Increasing --max-num-seqs to >1 also fails in starting the vllm server. Can someone please help on what I could be missing here and how to fix for this error? 🙏 Have tried numerous things, and what not - but sadly most of them fail on vllm's side. 😦

Can someone please help with the above!

youkaichao commented 3 months ago

cc @liangfu

ashutoshsaboo commented 3 months ago

@liangfu would appreciate if you can help with the above issue!

mgoin commented 3 months ago

@aws-patlange could you please look into this?

aws-patlange commented 3 months ago

We currently don't support paged attention in the neuron integration. You need to explicitly set block-size to the max-model-len. See https://awsdocs-neuron.readthedocs-hosted.com/en/latest/libraries/transformers-neuronx/transformers-neuronx-developer-guide-for-continuous-batching.html.

This will likely need some edits here to be able to pass it to one of API entrypoints provided in vllm.

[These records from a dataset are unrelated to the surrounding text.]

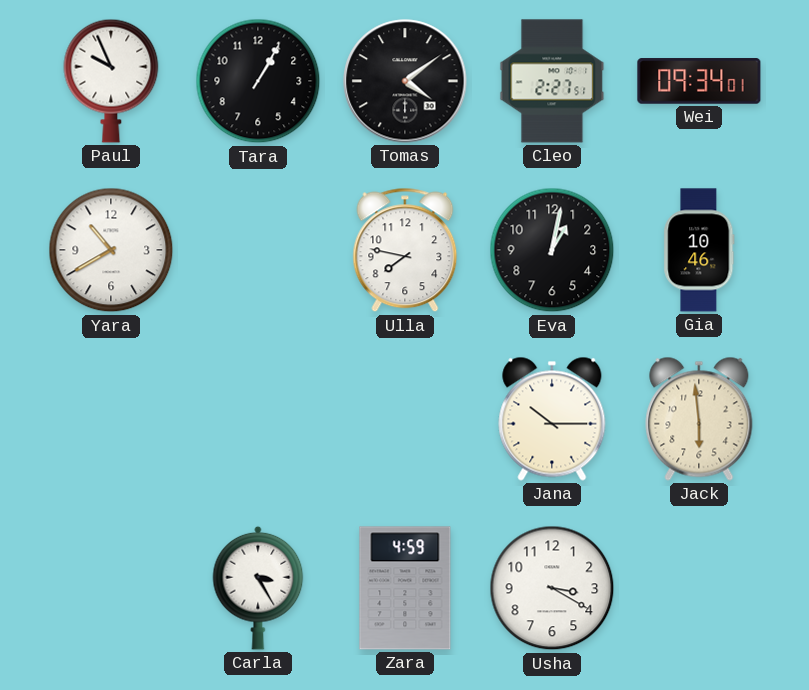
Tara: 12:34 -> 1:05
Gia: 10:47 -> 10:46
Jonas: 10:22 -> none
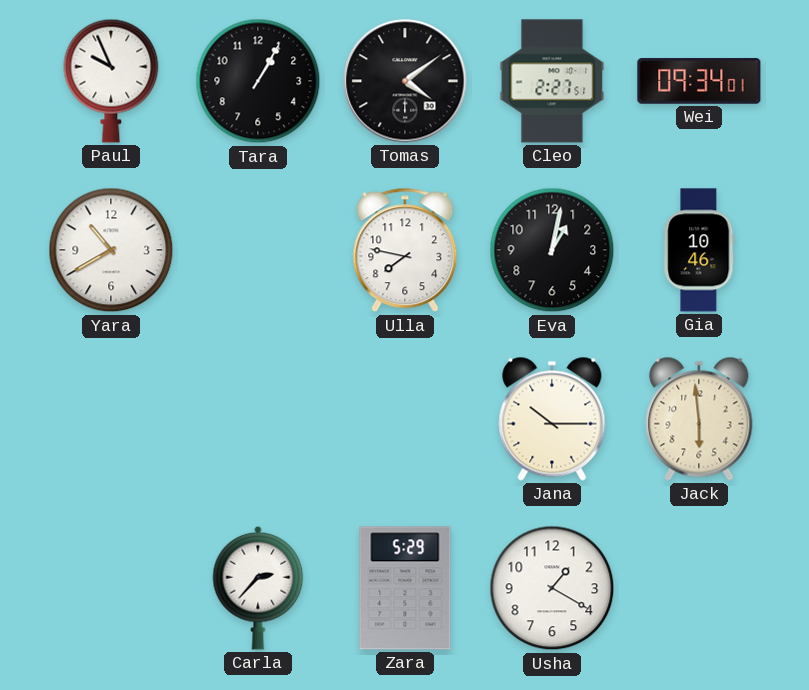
Carla: 3:25 -> 2:37
Zara: 4:59 -> 5:29
Usha: 3:20 -> 1:20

aws-patlange commented 3 months ago

Please try the following after editing the argument parser that is currently restricting --block-size to only some specific values:

 python -u -m vllm.entrypoints.openai.api_server \
    --port 8081 \
    --model $MODEL_NAME \
    --trust-remote-code \
    --max-num-seqs 1 \
    --device neuron \
    --max-model-len 2048 \
    --block-size 2048 \
    2>&1 | tee api_server.log &
minhtcai commented 3 months ago

@aws-patlange Hi, I use your command but getting: TypeError: Can't instantiate abstract class NeuronWorker with abstract method execute_worker Any pointers? Thanks!